This technique is quite different from deep dream. An autoencoder is a model that is trained to compress then reconstruct an image. After seeing and trying to reconstruct many images, it learns how to make a "compressed representation" from original images by going through this compress -> uncompress scheme, which typically results in blurry/lossy reconstructions of images which are very different than the normal artifacts we see in lossy compression schemes like jpg, etc.
In deep dream, a network whose goal is to predict image categories is "run in reverse" and used as a generative model, but it was not intended to be generative from the outset. Many times autoencoders are intended to be generative, or at least learn relationships between images (sometimes called a latent space/latent variable), where classification tasks care more about just getting the classification correct - no explicit concern on learning relationships between categories/images in those groups.
Yes, although the particular technique used here (variational autoencoder, or VAE) doesn't benefit from increasing the code space due to a particular penalty (KL divergence against a fixed N(0, 1) Gaussian prior) during training. So even by making it go to 1000 digits in the code space, the model will probably still only choose to use 5 or 10 dimensions unless the KL penalty is relaxed, making it closer to a standard autoencoder.
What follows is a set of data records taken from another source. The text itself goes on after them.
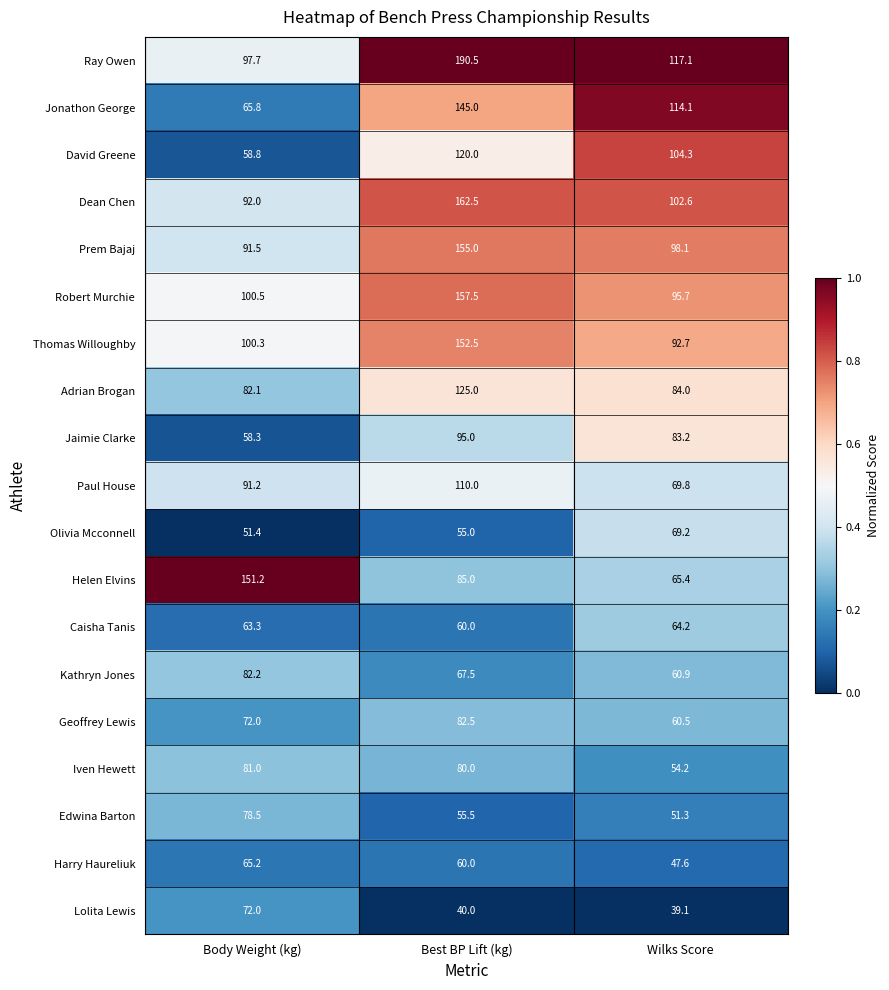

What is the total value across all series at Wilks Score?

1474.0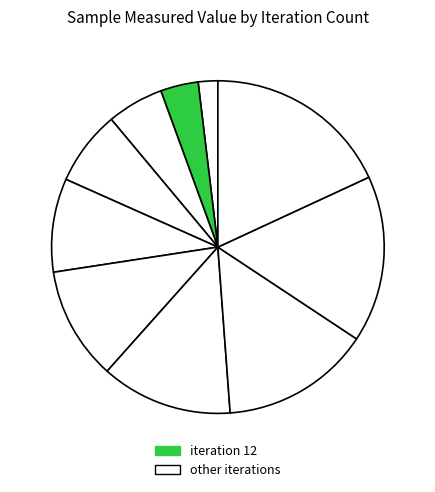

Count the number of slices in the pie.

10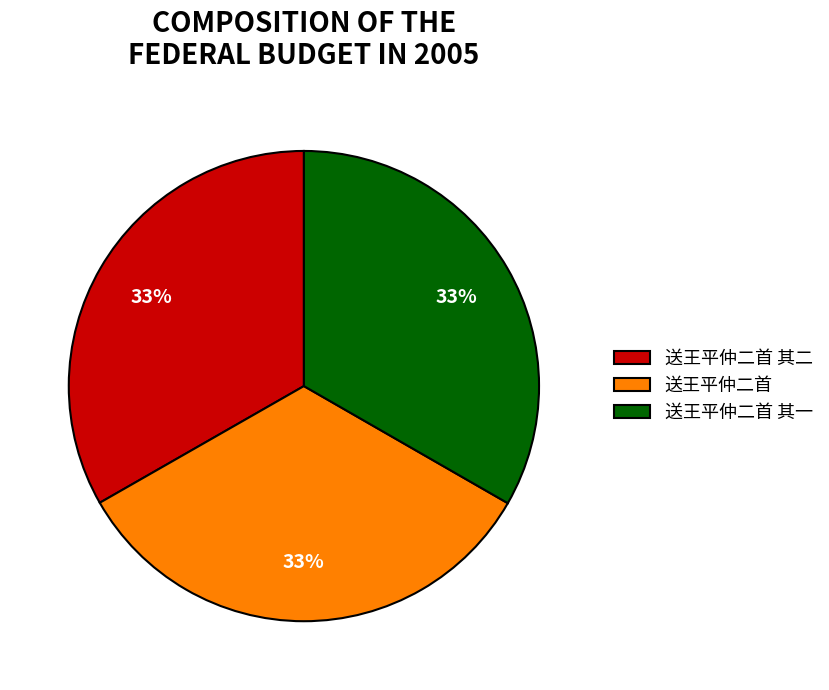

Count the number of slices in the pie.

3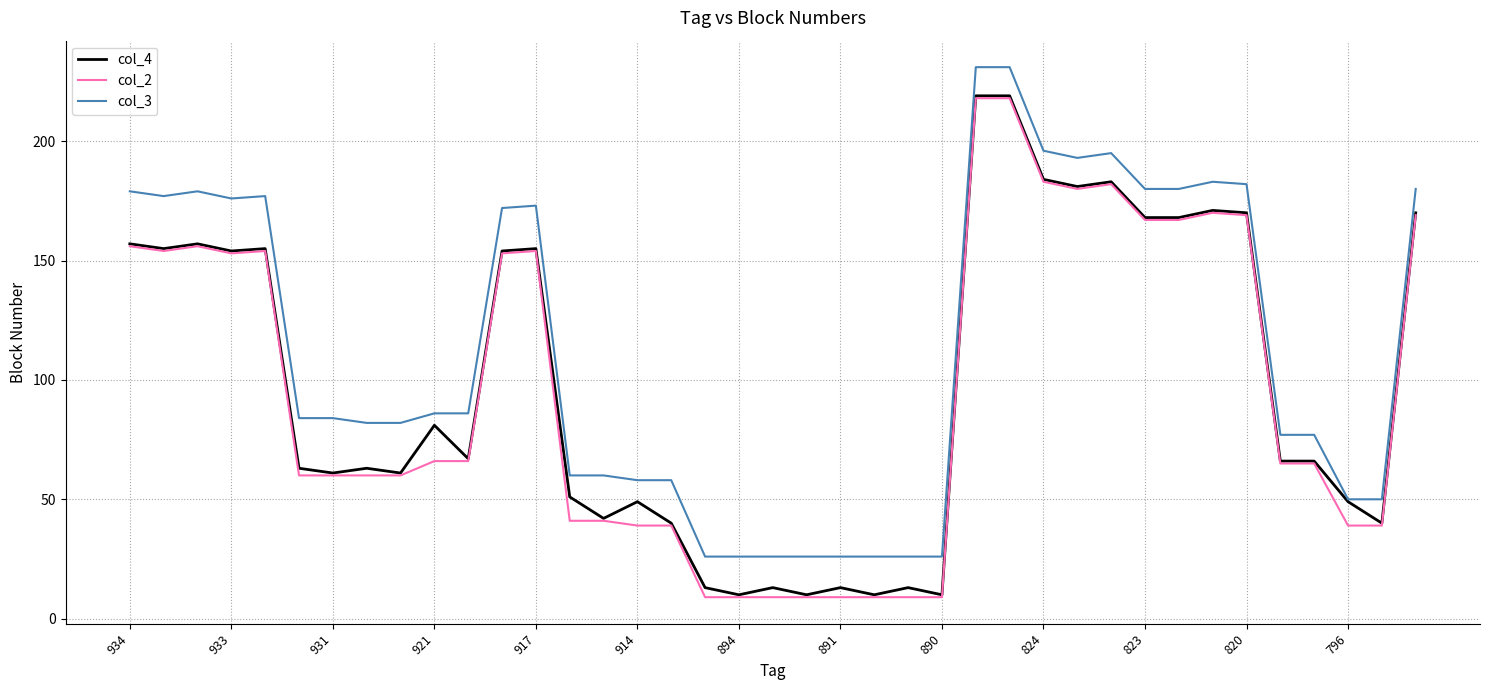

What is the highest value of the col_3 series?

231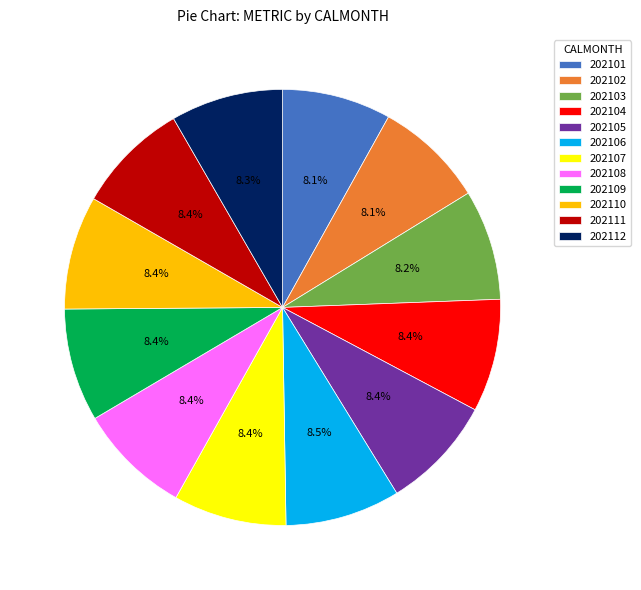

What is the ratio of the value at 202112 to the value at 202108?

1.0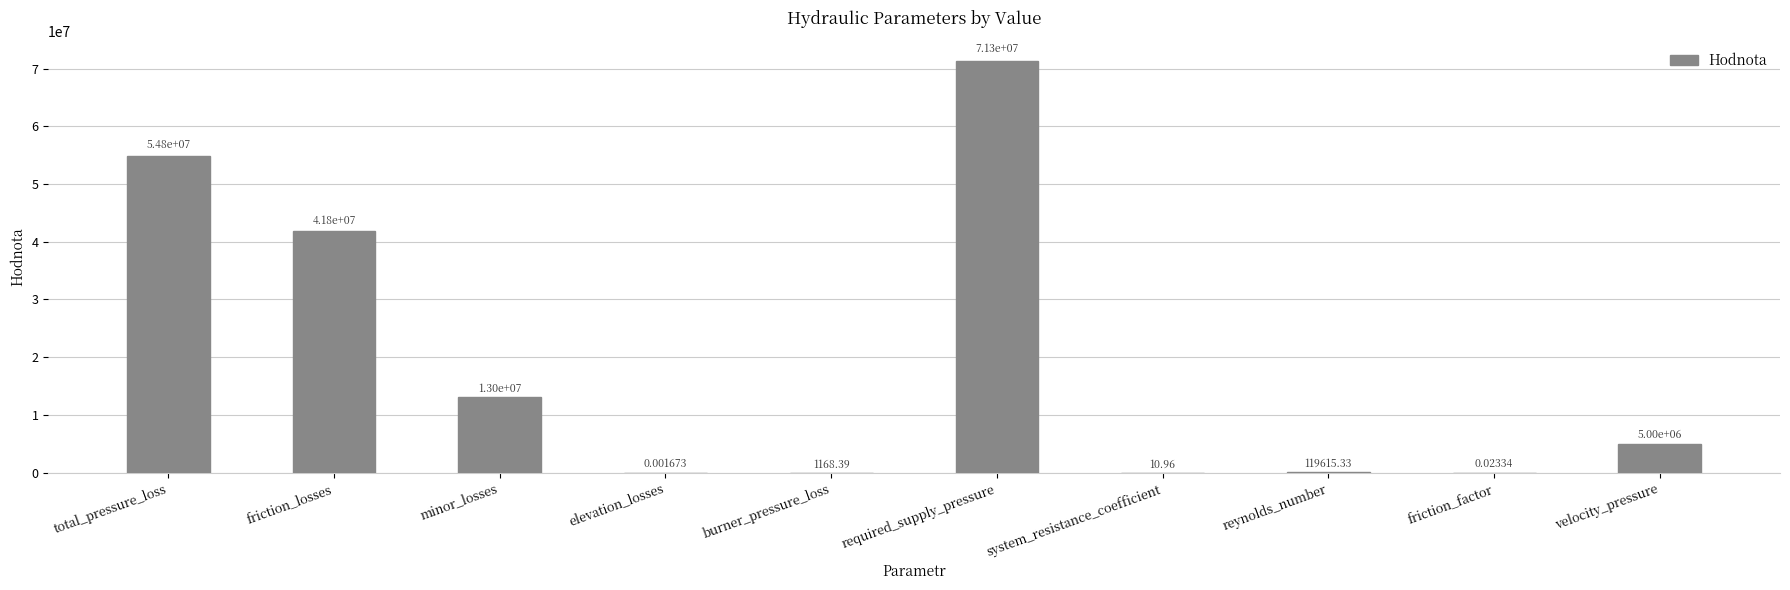

What is the sum of all values?

186008959.3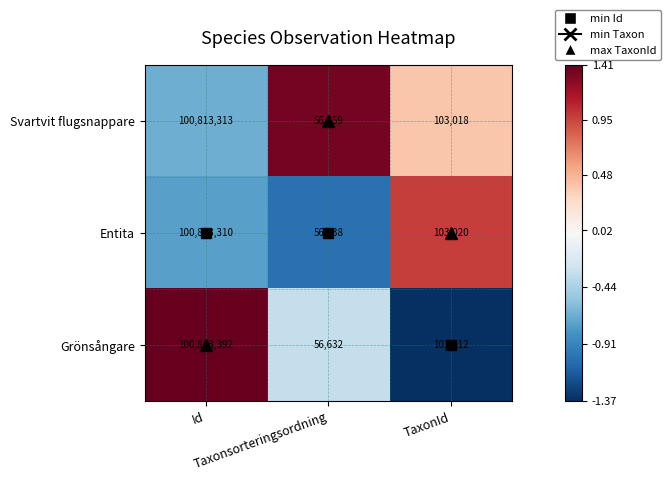

List the series in order of their overall mean, lowest first.

Entita, Grönsångare, Svartvit flugsnappare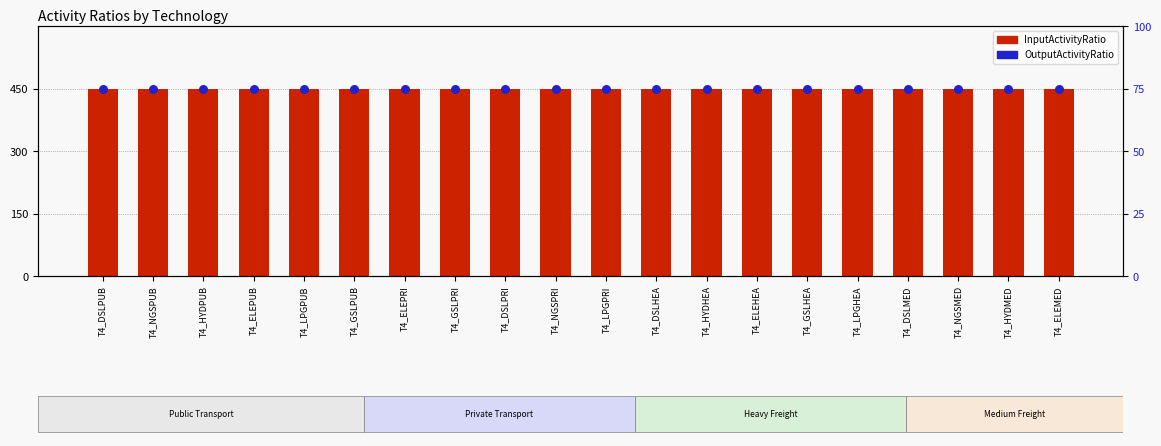

What is the total value across all series at T4_GSLHEA?

525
An autoencoder with a much larger code space could be an improvement, or some newer works such as Adversarially Learned Inference / Adversarial Feature Learning [0, 1] or real NVP [2, 3] could probably do a much better job at the task, at the cost of increased computation.
Also something like inpainting parts of the frames with pixel RNN [4] would be interesting.
Given that Adversarially Learned Inference came out yesterday, the best approach may be to just wait a couple of months and see what the state of the art is then.
Sure - that is always an option especially in deep learning right now. But this current crop of models (counting in DCGAN and LAPGAN/Eyescream) has really made a leap in my eyes from before "oh cool generative model" to "are these thumbnails real?". They are really generating a lot of cohesive global structure, which is pretty awesome!